また『タイタニック』の3D時には、IMAX3D上映を意図したため、オリジナルのシネスコではなく、アスペクトがIMAXに近いアメリカンビスタになっていた。『T2』は『タイタニック』より古いため、スーパー35の原版が使えなかったか、存在していないのかもしれない。

ちなみに『タイタニック』の3D化に際しては、映像を改変した部分がある。それは公開後に天文学者から、星の位置が間違っていると指摘されたからだ。指摘を受けたキャメロンは「それなら1912年4月15日午前4時20分ちょうどの正しい星の並びを送ってきたら、映画に反映してやる」とやり返して、結果的に3D版ではそのワンシーンだけオリジナルから変更された。

そんな改変シーンが『T2』にはあるのか。これは既知のポイントになるが、“ロシア問題”がある。オリジナルでは、ターミネーターT800(シュワルツェネッガー)が、“審判の日(1997年8月29日午前2時5分)”を説明する中で、スカイネットが“ソビエト連邦”に核戦争を仕掛けることに触れる。しかし本作の製作年1991年にソビエト連邦が崩壊したため、テレビ放送時の日本語吹替は、”ロシア”に差し替えられた。3D版では字幕はもちろんのこと、さらにシュワルツェネッガーの英語セリフも”Russia”になっている。
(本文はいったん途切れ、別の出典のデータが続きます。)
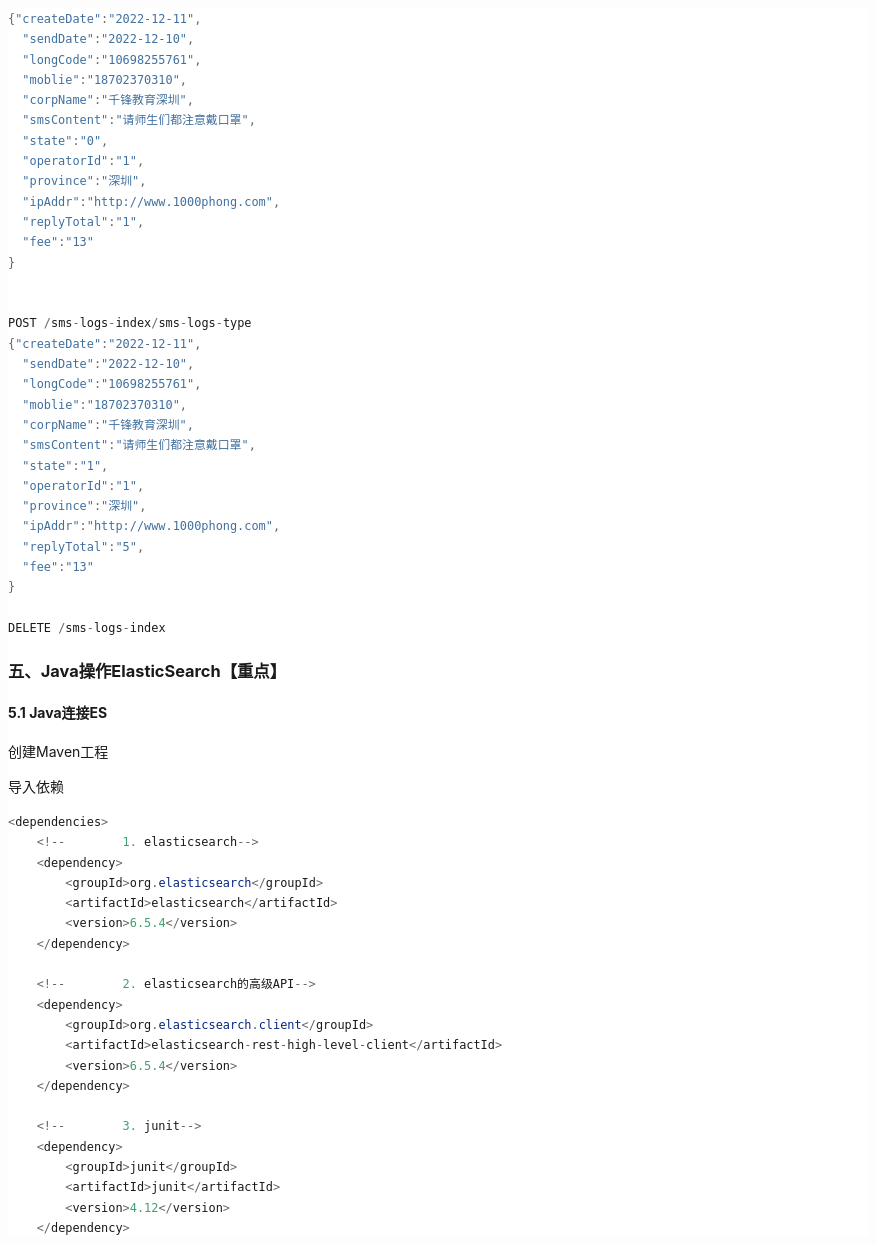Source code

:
 ```java
{"createDate":"2022-12-11",
  "sendDate":"2022-12-10",
  "longCode":"10698255761",
  "moblie":"18702370310",
  "corpName":"千锋教育深圳",
  "smsContent":"请师生们都注意戴口罩",
  "state":"0",
  "operatorId":"1",
  "province":"深圳",
  "ipAddr":"http://www.1000phong.com",
  "replyTotal":"1",
  "fee":"13"
}


POST /sms-logs-index/sms-logs-type
{"createDate":"2022-12-11",
  "sendDate":"2022-12-10",
  "longCode":"10698255761",
  "moblie":"18702370310",
  "corpName":"千锋教育深圳",
  "smsContent":"请师生们都注意戴口罩",
  "state":"1",
  "operatorId":"1",
  "province":"深圳",
  "ipAddr":"http://www.1000phong.com",
  "replyTotal":"5",
  "fee":"13"
}

DELETE /sms-logs-index
```

### 五、Java操作ElasticSearch【重点】

#### 5.1 Java连接ES

创建Maven工程

导入依赖

```java
<dependencies>
    <!--        1. elasticsearch-->
    <dependency>
        <groupId>org.elasticsearch</groupId>
        <artifactId>elasticsearch</artifactId>
        <version>6.5.4</version>
    </dependency>

    <!--        2. elasticsearch的高级API-->
    <dependency>
        <groupId>org.elasticsearch.client</groupId>
        <artifactId>elasticsearch-rest-high-level-client</artifactId>
        <version>6.5.4</version>
    </dependency>

    <!--        3. junit-->
    <dependency>
        <groupId>junit</groupId>
        <artifactId>junit</artifactId>
        <version>4.12</version>
    </dependency>

```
より完全なシチュエーション再現を目指しているキャメロン映画では、この程度は朝飯前であろう。

■4Kレストアは高画質だが、シーンによってバラツキ

オリジナル音声は、前方3ch+後方1chのアナログ時代のドルビーSR(4ch=3-1ステレオ)である。当然、今回の音声仕様は疑似サラウンド(5.1ch)になっているが、後方チャンネルにアンビエンス(聴取者を取り巻く周辺音)はほとんどない。サラウンドチャンネルからもっとも聞こえてくるのは、ブラッド・フィーデル作曲の「ターミネーターのテーマ」のシンセドラム音だ。あの、”デデンデンデデン”が、後ろに回り込んでくること。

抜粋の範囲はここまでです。